Data Classification: Everything You Need to Know
4 Levels of Data Classification: Types, Compliance, & Best Practices
In the simplest terms, the data classification process streamlines and simplifies the ongoing management of your information. This is crucial because, depending on the type of data, a data steward must uphold associated compliance and privacy efforts for regulatory compliance (GRC), data governance and records management, and security/access control purposes.
For example, organizations subject to the Payment Card Industry’s Data Security Standard (PCI DSS)—which applies to any that collect, process, store, or transmit credit card data—can segment their network to ease their compliance burden. Data classifications assist with determining and enforcing the segmentation, illuminating which network areas require the most security concern.

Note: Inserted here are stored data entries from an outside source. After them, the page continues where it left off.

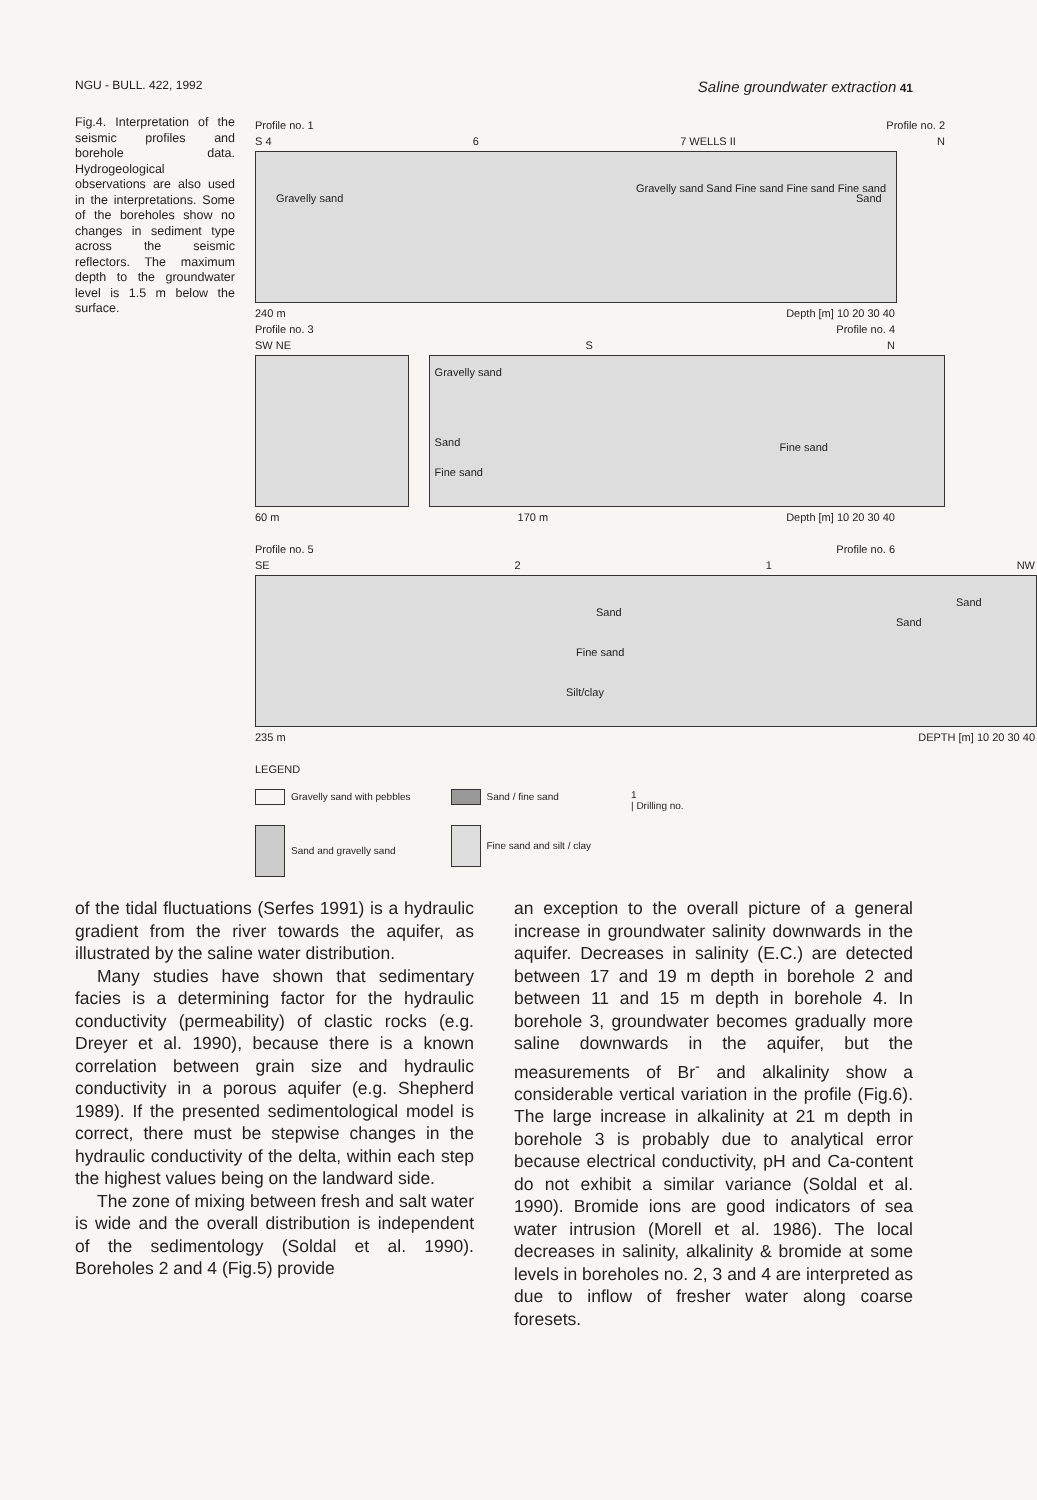NGU - BULL. 422, 1992 Saline groundwater extraction 41
Fig.4. Interpretation of the seismic profiles and borehole data. Hydrogeological observations are also used in the interpretations. Some of the boreholes show no changes in sediment type across the seismic reflectors. The maximum depth to the groundwater level is 1.5 m below the surface.
Profile no. 1 Profile no. 2
S 4 6 7 WELLS II N
Gravelly sand
Gravelly sand Sand Fine sand Fine sand Fine sand
Sand
240 m Depth [m] 10 20 30 40
Profile no. 3 Profile no. 4
SW NE S N
Gravelly sand
Sand
Fine sand
Fine sand
60 m 170 m Depth [m] 10 20 30 40
Profile no. 5 Profile no. 6
SE 2 1 NW
Sand
Fine sand
Silt/clay
Sand
Sand
235 m DEPTH [m] 10 20 30 40
LEGEND
Gravelly sand with pebbles
Sand and gravelly sand
Sand / fine sand
Fine sand and silt / clay
1
| Drilling no.
of the tidal fluctuations (Serfes 1991) is a hydraulic gradient from the river towards the aquifer, as illustrated by the saline water distribution.
Many studies have shown that sedimentary facies is a determining factor for the hydraulic conductivity (permeability) of clastic rocks (e.g. Dreyer et al. 1990), because there is a known correlation between grain size and hydraulic conductivity in a porous aquifer (e.g. Shepherd 1989). If the presented sedimentological model is correct, there must be stepwise changes in the hydraulic conductivity of the delta, within each step the highest values being on the landward side.
The zone of mixing between fresh and salt water is wide and the overall distribution is independent of the sedimentology (Soldal et al. 1990). Boreholes 2 and 4 (Fig.5) provide
an exception to the overall picture of a general increase in groundwater salinity downwards in the aquifer. Decreases in salinity (E.C.) are detected between 17 and 19 m depth in borehole 2 and between 11 and 15 m depth in borehole 4. In borehole 3, groundwater becomes gradually more saline downwards in the aquifer, but the measurements of Br<sup>-</sup> and alkalinity show a considerable vertical variation in the profile (Fig.6). The large increase in alkalinity at 21 m depth in borehole 3 is probably due to analytical error because electrical conductivity, pH and Ca-content do not exhibit a similar variance (Soldal et al. 1990). Bromide ions are good indicators of sea water intrusion (Morell et al. 1986). The local decreases in salinity, alkalinity & bromide at some levels in boreholes no. 2, 3 and 4 are interpreted as due to inflow of fresher water along coarse foresets.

Data classification isn’t necessarily required on its own. However, like any other effort, management becomes much easier when you have visibility. And if specific management standards are required, then simplifying their adherence can provide significant benefits.
In this guide, we’ll break down the basics of data classification and its benefits.

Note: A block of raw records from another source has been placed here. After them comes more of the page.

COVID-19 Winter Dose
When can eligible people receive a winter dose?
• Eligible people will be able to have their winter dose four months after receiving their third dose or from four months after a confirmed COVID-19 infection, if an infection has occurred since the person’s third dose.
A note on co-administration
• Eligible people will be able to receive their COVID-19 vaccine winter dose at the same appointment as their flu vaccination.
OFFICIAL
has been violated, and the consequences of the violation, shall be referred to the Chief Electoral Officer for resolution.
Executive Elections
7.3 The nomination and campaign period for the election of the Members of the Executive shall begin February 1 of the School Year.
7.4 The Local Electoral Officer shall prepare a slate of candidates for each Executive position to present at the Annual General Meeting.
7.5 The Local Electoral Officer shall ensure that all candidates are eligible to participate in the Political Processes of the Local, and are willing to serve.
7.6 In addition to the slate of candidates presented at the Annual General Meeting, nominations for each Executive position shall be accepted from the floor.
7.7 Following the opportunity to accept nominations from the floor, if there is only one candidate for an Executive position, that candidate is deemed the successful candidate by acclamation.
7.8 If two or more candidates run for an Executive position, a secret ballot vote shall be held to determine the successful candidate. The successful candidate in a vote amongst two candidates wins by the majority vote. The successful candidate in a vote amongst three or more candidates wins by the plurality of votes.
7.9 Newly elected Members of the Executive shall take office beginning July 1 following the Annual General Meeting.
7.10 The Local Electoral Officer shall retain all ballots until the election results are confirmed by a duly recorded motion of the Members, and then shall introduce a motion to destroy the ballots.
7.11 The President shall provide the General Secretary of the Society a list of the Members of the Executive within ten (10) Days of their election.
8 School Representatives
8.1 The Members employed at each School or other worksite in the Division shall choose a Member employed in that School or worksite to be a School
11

Why is Classifying Data Necessary?
Numerous compliance frameworks pertain to protecting specific categories of data based upon the information and how it can be used. So, understanding where the information is located, what it contains, its value, and other relevant details directly correlates to successful regulatory adherence.
Classifying data is necessary because you can’t effectively manage what you don’t understand.
And nearly every organization is subject to regulatory compliance that requires data oversight. Several dedicated personnel (e.g., data controllers) are responsible for that administration—especially tracking where sensitive and protected data is stored. Their roles depend on understanding the types of data their organization possesses, which means they rely on accurate data classification process.
Additionally, data classification is regularly used as a precursor for matching fields and information between different databases (i.e., “data mapping”). This is a crucial step for:
- Database migrations
- Mergers and acquisitions
- IT systems and other resource integrations
The importance of data classification is similar to a chef needing to know their ingredients. Some items, like meat or shellfish, could be dangerous with improper preparation or storage methods. If raw poultry isn’t recognized as a potential source of salmonella, it could be handled inappropriately and allowed to contaminate work surfaces and other areas.
Similarly, data classifications help responsible professionals and organizations avoid information management disasters.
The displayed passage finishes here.